→ Brano da leggere:
____________

L’Osservatorio del Vesuvio

L’Osservatorio Vesuviano con sfondo panoramico (foto fonte web)

La storia dell’Osservatorio Vesuviano, un’istituzione fondamentale per il Vesuvio e i vesuviani, ma soprattutto per la vulcanologia moderna. Un breve excursus nella sua storia e tra i suoi protagonisti.

L’Osservatorio Vesuviano, costruito tra il 1841 e il 1848, a soli due chilometri di distanza dal cratere, è il più antico osservatorio vulcanologico al mondo. In verità gli scopi per cui fu inizialmente costruito erano stati molteplici e solo marginalmente riguardavano lo studio del vulcano; si voleva infatti: a) approfondire gli studi in campo meteorologico, b) effettuare misurazioni del campo magnetico terrestre, c) osservare l’attività vulcanica in relazione alle perturbazioni che quest’ultima generava nel campo elettromagnetico e sul clima.

La localizzazione scelta, la Collina del Salvatore, aveva la funzione di assecondare le osservazioni e gli studi predetti. Essa infatti consentiva libertà di orizzonte, vicinanza delle nubi, lontananza dagli insediamenti antropici ed aveva, inoltre, il gran pregio di essere al riparo dal percorso delle colate di lava.

____________

→ Istruzione A: Riproduci alla lettera le righe dell'elenco riportato sotto, partendo dall'inizio dell'elenco e arrivando alla riga che contiene "Dot at: (284, 308)", inclusa, senza aggiungere altre righe.

→ Materiale di lavoro:
____________

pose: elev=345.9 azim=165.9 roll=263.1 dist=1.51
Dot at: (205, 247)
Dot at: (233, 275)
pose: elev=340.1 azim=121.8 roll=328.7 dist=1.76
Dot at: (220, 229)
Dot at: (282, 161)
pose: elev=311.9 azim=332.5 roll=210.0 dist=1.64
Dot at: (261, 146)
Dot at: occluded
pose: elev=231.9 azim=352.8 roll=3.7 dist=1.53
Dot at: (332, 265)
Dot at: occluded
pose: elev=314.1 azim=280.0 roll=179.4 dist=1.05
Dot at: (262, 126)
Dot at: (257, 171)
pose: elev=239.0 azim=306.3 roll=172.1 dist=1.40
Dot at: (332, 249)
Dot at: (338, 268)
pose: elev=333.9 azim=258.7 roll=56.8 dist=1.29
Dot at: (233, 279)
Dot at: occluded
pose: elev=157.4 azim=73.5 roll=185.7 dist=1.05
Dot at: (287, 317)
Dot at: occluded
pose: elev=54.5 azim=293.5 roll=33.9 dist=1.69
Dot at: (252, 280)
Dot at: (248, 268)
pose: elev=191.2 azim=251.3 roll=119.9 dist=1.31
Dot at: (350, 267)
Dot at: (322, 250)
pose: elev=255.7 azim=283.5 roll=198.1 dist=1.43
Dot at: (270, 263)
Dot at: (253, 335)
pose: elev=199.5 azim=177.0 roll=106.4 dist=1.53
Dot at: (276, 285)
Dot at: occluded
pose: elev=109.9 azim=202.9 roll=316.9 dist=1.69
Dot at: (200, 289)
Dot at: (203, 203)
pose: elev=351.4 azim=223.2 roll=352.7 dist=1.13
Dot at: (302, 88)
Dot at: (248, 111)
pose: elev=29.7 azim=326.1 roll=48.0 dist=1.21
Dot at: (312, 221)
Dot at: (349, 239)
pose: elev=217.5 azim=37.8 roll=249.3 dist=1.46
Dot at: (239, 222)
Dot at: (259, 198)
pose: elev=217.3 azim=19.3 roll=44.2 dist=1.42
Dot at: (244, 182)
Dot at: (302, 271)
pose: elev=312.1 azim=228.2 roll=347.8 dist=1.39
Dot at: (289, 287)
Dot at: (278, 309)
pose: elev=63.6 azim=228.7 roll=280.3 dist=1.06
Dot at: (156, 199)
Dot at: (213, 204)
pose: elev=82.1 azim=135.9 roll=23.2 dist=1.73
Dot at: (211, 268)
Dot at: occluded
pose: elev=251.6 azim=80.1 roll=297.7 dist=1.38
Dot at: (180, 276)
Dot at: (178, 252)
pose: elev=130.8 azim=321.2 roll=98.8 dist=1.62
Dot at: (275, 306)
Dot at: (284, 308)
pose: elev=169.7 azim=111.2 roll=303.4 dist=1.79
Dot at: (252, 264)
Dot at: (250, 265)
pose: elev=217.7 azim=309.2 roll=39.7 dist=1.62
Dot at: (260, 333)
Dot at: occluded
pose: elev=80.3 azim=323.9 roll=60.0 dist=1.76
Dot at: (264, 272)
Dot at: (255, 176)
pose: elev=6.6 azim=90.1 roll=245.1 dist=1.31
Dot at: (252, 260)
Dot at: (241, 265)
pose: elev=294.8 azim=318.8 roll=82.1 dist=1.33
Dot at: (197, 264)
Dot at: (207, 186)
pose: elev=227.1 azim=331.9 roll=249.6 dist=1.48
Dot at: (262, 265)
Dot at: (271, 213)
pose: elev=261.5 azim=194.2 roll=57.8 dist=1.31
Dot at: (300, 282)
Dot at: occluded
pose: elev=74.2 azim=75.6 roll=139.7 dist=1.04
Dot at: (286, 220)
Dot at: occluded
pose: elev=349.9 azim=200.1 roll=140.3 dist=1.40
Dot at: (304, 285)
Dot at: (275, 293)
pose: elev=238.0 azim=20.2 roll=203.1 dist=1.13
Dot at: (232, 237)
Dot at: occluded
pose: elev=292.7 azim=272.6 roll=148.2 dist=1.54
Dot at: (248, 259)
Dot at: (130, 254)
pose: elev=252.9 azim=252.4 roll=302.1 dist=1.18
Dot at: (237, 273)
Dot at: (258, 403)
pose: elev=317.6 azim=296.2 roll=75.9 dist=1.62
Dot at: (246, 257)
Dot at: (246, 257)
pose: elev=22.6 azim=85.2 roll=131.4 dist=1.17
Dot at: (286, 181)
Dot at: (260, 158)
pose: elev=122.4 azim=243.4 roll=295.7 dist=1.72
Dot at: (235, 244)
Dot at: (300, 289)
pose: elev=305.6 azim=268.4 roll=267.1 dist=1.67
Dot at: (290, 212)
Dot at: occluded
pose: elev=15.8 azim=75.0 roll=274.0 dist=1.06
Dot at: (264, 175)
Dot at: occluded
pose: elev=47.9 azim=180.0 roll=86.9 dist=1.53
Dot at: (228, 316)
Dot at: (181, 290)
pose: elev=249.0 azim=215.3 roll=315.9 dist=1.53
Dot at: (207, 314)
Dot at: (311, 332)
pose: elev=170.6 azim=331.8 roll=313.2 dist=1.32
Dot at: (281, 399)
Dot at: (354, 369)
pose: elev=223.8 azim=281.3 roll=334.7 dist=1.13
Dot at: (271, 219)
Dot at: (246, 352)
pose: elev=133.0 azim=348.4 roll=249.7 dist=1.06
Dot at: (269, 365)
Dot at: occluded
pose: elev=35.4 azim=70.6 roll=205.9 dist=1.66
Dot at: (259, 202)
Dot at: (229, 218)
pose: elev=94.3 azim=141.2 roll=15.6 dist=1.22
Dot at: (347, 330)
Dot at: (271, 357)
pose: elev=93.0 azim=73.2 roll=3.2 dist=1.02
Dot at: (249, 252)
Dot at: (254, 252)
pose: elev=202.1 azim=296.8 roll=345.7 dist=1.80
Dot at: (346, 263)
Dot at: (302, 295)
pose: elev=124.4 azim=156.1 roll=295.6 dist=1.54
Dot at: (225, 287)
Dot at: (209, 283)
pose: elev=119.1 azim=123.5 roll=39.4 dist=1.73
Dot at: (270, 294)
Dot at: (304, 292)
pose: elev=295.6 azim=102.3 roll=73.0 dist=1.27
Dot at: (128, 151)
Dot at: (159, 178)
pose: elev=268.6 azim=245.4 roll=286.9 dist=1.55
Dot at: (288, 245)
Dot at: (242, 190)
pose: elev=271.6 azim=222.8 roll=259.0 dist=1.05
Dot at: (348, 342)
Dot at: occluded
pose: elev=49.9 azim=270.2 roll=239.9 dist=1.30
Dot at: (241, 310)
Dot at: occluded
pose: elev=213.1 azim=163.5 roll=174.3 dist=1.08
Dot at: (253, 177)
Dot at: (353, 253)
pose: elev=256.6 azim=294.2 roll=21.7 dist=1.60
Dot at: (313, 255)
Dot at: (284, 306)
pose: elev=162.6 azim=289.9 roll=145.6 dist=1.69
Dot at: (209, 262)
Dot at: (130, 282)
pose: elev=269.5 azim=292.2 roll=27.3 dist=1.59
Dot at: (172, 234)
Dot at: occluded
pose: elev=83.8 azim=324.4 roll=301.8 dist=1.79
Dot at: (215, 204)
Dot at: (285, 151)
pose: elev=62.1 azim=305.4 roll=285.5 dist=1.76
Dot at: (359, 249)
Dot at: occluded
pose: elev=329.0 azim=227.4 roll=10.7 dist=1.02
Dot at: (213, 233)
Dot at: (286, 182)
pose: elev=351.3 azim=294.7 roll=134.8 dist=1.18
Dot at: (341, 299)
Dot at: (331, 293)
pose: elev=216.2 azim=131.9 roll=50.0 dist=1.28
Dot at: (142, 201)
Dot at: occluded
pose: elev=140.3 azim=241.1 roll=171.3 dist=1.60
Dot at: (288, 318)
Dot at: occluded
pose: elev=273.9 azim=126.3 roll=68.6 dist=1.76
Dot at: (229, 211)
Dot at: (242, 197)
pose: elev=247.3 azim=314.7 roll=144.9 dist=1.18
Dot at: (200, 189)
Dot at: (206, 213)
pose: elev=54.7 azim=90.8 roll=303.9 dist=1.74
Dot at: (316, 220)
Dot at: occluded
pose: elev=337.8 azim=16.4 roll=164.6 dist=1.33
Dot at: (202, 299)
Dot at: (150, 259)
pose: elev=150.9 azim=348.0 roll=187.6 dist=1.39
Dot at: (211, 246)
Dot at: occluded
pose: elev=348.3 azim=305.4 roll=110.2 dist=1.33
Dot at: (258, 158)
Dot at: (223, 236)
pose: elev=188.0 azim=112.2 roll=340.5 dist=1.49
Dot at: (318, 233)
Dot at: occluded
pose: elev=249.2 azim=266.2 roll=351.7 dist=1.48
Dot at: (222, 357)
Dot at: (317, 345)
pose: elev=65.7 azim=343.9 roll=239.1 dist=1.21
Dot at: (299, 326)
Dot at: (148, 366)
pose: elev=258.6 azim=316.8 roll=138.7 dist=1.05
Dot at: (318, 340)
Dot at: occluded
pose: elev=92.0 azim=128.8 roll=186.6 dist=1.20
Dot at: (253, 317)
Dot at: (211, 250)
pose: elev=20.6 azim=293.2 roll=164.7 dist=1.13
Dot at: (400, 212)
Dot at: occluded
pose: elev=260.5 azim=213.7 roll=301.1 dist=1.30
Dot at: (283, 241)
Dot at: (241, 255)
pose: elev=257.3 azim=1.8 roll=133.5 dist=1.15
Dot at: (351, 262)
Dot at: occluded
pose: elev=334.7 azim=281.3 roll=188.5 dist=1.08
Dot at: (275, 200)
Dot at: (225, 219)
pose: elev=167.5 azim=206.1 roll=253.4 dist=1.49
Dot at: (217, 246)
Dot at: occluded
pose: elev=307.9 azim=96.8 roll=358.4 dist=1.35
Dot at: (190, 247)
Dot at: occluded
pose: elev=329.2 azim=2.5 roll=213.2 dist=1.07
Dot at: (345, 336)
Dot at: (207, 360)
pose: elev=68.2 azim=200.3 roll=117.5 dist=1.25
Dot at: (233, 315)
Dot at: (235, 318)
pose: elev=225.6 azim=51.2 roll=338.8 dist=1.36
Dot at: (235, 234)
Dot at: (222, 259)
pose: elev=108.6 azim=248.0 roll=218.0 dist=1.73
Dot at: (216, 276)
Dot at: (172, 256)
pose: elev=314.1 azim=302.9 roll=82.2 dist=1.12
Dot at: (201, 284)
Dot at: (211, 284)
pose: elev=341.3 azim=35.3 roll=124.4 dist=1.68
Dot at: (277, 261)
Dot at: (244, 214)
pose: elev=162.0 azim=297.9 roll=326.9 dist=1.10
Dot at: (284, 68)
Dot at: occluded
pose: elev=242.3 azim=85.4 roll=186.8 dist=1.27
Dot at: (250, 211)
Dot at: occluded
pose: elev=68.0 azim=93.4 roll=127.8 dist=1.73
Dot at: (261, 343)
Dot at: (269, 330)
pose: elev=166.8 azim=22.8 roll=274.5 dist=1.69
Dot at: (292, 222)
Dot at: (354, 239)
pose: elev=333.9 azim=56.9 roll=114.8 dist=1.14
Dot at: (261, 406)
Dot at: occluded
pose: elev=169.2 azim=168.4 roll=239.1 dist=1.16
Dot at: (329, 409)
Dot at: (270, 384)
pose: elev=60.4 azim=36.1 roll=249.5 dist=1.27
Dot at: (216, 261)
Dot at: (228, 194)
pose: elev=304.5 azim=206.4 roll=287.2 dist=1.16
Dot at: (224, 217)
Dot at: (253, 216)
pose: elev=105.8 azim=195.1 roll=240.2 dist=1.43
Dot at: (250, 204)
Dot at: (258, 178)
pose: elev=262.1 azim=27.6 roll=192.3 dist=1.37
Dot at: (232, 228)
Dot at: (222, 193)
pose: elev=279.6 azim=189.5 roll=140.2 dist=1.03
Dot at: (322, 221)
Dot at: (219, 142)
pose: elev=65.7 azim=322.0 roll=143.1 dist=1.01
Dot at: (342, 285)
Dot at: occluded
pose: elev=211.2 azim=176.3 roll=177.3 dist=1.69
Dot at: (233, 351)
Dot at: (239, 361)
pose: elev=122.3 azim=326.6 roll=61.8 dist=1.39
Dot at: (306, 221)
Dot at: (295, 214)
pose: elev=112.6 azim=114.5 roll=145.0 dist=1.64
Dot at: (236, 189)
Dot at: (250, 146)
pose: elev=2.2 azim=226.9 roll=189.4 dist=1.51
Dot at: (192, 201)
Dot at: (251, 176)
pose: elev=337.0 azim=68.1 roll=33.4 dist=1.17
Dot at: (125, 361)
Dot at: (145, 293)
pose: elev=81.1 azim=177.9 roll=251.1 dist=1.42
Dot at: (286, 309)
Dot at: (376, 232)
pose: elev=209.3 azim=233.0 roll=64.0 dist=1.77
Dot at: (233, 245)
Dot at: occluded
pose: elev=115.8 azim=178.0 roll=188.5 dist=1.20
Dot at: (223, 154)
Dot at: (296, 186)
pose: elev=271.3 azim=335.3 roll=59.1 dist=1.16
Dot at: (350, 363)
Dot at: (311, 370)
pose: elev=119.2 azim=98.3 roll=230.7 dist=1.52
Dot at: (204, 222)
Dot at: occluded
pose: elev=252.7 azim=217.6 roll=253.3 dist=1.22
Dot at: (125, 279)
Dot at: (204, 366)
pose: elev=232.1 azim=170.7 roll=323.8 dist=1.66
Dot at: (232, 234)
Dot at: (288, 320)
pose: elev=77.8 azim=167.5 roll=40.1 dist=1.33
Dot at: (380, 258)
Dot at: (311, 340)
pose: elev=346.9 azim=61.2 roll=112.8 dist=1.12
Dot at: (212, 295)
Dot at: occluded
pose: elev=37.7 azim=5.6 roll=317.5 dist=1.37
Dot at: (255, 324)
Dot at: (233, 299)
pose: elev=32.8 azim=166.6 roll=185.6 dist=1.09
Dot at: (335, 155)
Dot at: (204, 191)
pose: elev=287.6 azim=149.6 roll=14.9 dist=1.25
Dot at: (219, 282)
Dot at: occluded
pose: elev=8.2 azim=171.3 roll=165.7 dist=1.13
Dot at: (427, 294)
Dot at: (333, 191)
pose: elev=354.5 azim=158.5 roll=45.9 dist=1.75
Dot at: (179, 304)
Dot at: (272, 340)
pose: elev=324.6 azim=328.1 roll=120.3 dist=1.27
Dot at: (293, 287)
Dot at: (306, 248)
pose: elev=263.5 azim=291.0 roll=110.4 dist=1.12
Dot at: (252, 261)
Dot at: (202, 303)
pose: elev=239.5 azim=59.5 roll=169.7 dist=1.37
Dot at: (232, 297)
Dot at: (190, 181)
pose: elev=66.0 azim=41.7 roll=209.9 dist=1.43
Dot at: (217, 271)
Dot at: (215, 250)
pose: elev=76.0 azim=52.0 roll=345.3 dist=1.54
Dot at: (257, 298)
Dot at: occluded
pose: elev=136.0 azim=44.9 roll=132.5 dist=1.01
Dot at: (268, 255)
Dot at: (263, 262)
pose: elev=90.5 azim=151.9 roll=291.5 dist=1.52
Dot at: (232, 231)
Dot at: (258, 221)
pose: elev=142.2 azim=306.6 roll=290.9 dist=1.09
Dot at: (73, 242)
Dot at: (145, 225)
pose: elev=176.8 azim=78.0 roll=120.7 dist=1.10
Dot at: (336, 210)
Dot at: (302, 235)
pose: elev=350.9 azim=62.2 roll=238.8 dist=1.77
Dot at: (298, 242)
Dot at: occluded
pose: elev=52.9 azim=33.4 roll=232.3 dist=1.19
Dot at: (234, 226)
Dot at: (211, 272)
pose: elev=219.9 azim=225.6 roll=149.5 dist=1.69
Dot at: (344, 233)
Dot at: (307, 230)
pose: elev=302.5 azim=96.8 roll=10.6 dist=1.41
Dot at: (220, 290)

____________

→ Istruzione B: Restituisci senza modifiche il passo del brano sull'Osservatorio Vesuviano che comincia con "L’Osservatorio del Vesuvio" e finisce con "e sul clima.".

→ Risposta completa A:
pose: elev=345.9 azim=165.9 roll=263.1 dist=1.51
Dot at: (205, 247)
Dot at: (233, 275)
pose: elev=340.1 azim=121.8 roll=328.7 dist=1.76
Dot at: (220, 229)
Dot at: (282, 161)
pose: elev=311.9 azim=332.5 roll=210.0 dist=1.64
Dot at: (261, 146)
Dot at: occluded
pose: elev=231.9 azim=352.8 roll=3.7 dist=1.53
Dot at: (332, 265)
Dot at: occluded
pose: elev=314.1 azim=280.0 roll=179.4 dist=1.05
Dot at: (262, 126)
Dot at: (257, 171)
pose: elev=239.0 azim=306.3 roll=172.1 dist=1.40
Dot at: (332, 249)
Dot at: (338, 268)
pose: elev=333.9 azim=258.7 roll=56.8 dist=1.29
Dot at: (233, 279)
Dot at: occluded
pose: elev=157.4 azim=73.5 roll=185.7 dist=1.05
Dot at: (287, 317)
Dot at: occluded
pose: elev=54.5 azim=293.5 roll=33.9 dist=1.69
Dot at: (252, 280)
Dot at: (248, 268)
pose: elev=191.2 azim=251.3 roll=119.9 dist=1.31
Dot at: (350, 267)
Dot at: (322, 250)
pose: elev=255.7 azim=283.5 roll=198.1 dist=1.43
Dot at: (270, 263)
Dot at: (253, 335)
pose: elev=199.5 azim=177.0 roll=106.4 dist=1.53
Dot at: (276, 285)
Dot at: occluded
pose: elev=109.9 azim=202.9 roll=316.9 dist=1.69
Dot at: (200, 289)
Dot at: (203, 203)
pose: elev=351.4 azim=223.2 roll=352.7 dist=1.13
Dot at: (302, 88)
Dot at: (248, 111)
pose: elev=29.7 azim=326.1 roll=48.0 dist=1.21
Dot at: (312, 221)
Dot at: (349, 239)
pose: elev=217.5 azim=37.8 roll=249.3 dist=1.46
Dot at: (239, 222)
Dot at: (259, 198)
pose: elev=217.3 azim=19.3 roll=44.2 dist=1.42
Dot at: (244, 182)
Dot at: (302, 271)
pose: elev=312.1 azim=228.2 roll=347.8 dist=1.39
Dot at: (289, 287)
Dot at: (278, 309)
pose: elev=63.6 azim=228.7 roll=280.3 dist=1.06
Dot at: (156, 199)
Dot at: (213, 204)
pose: elev=82.1 azim=135.9 roll=23.2 dist=1.73
Dot at: (211, 268)
Dot at: occluded
pose: elev=251.6 azim=80.1 roll=297.7 dist=1.38
Dot at: (180, 276)
Dot at: (178, 252)
pose: elev=130.8 azim=321.2 roll=98.8 dist=1.62
Dot at: (275, 306)
Dot at: (284, 308)

→ Risposta completa B:
L’Osservatorio del Vesuvio

L’Osservatorio Vesuviano con sfondo panoramico (foto fonte web)

La storia dell’Osservatorio Vesuviano, un’istituzione fondamentale per il Vesuvio e i vesuviani, ma soprattutto per la vulcanologia moderna. Un breve excursus nella sua storia e tra i suoi protagonisti.

L’Osservatorio Vesuviano, costruito tra il 1841 e il 1848, a soli due chilometri di distanza dal cratere, è il più antico osservatorio vulcanologico al mondo. In verità gli scopi per cui fu inizialmente costruito erano stati molteplici e solo marginalmente riguardavano lo studio del vulcano; si voleva infatti: a) approfondire gli studi in campo meteorologico, b) effettuare misurazioni del campo magnetico terrestre, c) osservare l’attività vulcanica in relazione alle perturbazioni che quest’ultima generava nel campo elettromagnetico e sul clima.